Cheyenne has three of its four program operating with 1,700 cards in use. The City/County Public Health Department started with the integrated immunization records application. Head Start is operating and the Cheyenne Children’s Clinic, with over 1,000 records, was launched last December. WIC and Food Stamps started operating in March 2001. This county is also examining how the new "Kid Care" legislation can ride on the Health Passport Card, the same way Medicaid works in Bismarck

Nevada

The Reno field demonstration launched June 2, 2000.  It is focusing on Immunization, Head Start, and WIC.  The Nevada Inter Tribal Council is participating in the pilot too. This field demonstration is significant because it represents the transfer of the Wyoming WIC Electronic Benefit Transfer System to Reno and the Inter Tribal Council and because the majority of participants will have Spanish as the primary language and culture.  There are 13,000 cards in use in Reno.

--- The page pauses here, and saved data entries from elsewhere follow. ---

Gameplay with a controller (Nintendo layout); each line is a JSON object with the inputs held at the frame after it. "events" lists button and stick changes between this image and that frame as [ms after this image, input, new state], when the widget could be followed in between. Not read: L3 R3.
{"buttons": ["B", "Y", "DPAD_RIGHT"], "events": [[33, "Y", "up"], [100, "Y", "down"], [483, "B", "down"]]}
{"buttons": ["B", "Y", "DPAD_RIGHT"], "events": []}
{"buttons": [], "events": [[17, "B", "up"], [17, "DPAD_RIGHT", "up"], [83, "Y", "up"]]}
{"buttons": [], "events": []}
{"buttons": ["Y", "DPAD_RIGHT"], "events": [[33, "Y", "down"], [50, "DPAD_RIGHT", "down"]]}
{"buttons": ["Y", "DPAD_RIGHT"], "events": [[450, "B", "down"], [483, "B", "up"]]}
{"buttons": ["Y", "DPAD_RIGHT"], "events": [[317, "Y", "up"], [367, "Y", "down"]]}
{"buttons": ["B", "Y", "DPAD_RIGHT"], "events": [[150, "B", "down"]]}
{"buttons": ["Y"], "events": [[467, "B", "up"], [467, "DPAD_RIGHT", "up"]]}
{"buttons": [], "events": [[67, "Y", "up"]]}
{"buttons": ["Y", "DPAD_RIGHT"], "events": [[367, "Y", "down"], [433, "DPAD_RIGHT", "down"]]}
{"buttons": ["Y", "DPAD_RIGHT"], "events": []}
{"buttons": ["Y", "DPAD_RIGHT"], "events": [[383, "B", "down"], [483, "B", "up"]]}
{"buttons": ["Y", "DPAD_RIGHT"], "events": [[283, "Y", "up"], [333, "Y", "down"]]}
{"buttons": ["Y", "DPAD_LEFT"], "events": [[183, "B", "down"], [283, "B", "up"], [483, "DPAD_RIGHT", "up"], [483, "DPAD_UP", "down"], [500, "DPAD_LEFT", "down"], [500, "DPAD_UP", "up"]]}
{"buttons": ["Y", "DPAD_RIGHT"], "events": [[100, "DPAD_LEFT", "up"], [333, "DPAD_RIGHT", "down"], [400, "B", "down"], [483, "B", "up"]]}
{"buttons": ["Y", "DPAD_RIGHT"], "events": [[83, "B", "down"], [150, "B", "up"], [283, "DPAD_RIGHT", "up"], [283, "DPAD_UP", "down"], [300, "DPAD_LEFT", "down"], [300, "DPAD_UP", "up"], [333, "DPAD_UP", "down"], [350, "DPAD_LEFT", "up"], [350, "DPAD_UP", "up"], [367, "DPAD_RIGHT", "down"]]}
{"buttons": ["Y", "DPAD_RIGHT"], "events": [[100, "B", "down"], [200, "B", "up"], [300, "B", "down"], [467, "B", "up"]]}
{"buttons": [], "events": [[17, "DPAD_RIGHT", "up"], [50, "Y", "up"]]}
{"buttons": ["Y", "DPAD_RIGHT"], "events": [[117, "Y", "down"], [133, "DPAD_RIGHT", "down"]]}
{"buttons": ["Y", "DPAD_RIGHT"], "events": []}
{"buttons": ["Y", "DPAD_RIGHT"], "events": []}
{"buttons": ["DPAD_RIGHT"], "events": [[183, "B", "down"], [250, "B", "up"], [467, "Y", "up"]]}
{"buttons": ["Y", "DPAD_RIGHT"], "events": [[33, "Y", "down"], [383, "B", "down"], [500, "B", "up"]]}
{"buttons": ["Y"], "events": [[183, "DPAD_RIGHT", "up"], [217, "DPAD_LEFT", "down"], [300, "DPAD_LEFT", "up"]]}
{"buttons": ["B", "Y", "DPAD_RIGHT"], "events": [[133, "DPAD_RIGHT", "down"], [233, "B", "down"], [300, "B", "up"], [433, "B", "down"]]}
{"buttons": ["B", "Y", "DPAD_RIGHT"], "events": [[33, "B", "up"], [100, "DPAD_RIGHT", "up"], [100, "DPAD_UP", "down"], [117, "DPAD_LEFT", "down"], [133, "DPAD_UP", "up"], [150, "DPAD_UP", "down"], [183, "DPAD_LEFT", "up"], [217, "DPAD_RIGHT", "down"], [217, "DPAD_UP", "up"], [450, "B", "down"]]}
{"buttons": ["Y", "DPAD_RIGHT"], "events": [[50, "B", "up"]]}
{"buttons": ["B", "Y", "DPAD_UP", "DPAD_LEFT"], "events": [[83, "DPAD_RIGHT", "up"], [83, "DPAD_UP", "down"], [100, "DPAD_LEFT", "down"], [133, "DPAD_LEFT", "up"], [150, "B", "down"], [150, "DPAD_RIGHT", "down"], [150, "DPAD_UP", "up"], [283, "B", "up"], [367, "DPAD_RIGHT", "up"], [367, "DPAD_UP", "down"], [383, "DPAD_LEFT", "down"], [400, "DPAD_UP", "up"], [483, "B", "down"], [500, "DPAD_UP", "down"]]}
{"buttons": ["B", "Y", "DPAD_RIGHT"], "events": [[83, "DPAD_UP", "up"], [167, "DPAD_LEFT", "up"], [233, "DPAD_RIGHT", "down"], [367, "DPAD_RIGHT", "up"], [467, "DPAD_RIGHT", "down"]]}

Phase I Timeline June 1999 - December 2001

Phase II - Integrating the health passport with Web-based health and benefit systems

WGA is working in partnership with the General Services Administration, Scripps Health, the California WIC program, and others to demonstrate a smart card (electronic service platform) that operates in concert with Web-based services. This "card of the future" project will broaden the applicability of the Health Passport System by providing a single Web-based application to view medical and financial records, while ensuring complete privacy and security for the client. These features include a common security mechanism for multiple public uses (i.e. extending across levels of government and programs) and secure exchange of confidential health records between private providers, and state and federal agencies. The card will be an identification and authentication vehicle, an access vehicle to Internet-based services, a personal and portable repository of critical information and a tool to help manage various health and benefit programs.

In summary, the demonstration will develop and test the concept of a Web-based "patient account" as well as the practicality of using the card to bridge multiple systems. Phase II of the Demonstration will include two applications:

Web-Based Patient Account. The Patient Account is a Web-based application that provides secure access to patient information from multiple legacy applications viewed through a Web-browser application. This application tests the concept of network-based data sharing. The card in this instance would carry a digital certificate that authenticates the identity of the patient and/or provider seeking access to confidential records, a set of common demographic information used across programs, and information about the programs in which a patient participates. The Web-based application would first verify the identity and access privileges of the cardholder by checking the status of the digital certificate on the card and the card-based access privileges. Once the identity and access privileges of the cardholder had been verified, the application would read from the card the records for the programs in which a cardholder participates. The application would then pull specified medical data from these legacy systems and display it through a patient account. Thus, the most up-to-date data from multiple legacy systems could be securely shared across a network.

Card-Based Patient Information/Benefit Account. In addition to the data described above, the card could also carry information necessary for circumstances in which network-based access is impractical. Such data may include a limited amount of emergency medical data or a WIC food prescription. These data would be accessed off-line through card readers at retailers/provider offices. This application expands the concept of card-based data sharing explored in Phase I of HPP by enhancing the interoperability of the HPP application through the use of a non-proprietary card platform.

The demonstration is in the feasibility stage. The demonstration location being discussed is in San Diego, California.